Exercise: Arrange the data as a Markdown table with the columns "Row" and "Content", starting at the line that contains "cryptowiki24" and ending at the line that contains "Understanding Rep", both included, with blank lines omitted. Include only those lines.

*** Opening of Records provided ***

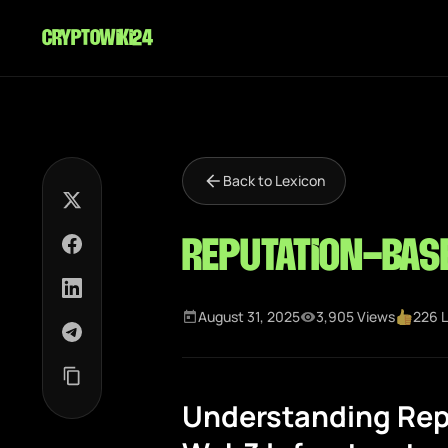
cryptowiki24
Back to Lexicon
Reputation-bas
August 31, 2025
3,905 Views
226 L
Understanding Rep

*** Close of Records provided ***
*** Opening of Records provided ***

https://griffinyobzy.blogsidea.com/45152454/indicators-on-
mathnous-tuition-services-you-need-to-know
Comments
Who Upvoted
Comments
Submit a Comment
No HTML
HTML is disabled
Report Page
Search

*** Close of Records provided ***
*** Opening of Records provided ***

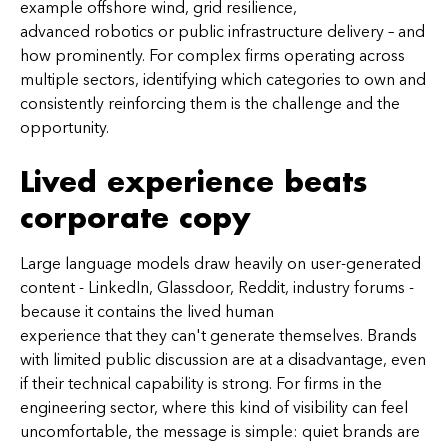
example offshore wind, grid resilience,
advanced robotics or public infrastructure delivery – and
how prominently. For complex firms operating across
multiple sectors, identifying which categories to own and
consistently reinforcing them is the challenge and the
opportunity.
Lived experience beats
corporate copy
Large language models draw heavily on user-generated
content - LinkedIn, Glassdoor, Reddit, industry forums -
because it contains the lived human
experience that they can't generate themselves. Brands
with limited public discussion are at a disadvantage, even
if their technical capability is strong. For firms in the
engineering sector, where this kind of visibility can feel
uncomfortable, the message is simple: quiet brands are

*** Close of Records provided ***

Response:
| Row | Content |
|---|---|
| 1 | cryptowiki24 |
| 2 | Back to Lexicon |
| 3 | Reputation-bas |
| 4 | August 31, 2025 |
| 5 | 3,905 Views |
| 6 | 226 L |
| 7 | Understanding Rep |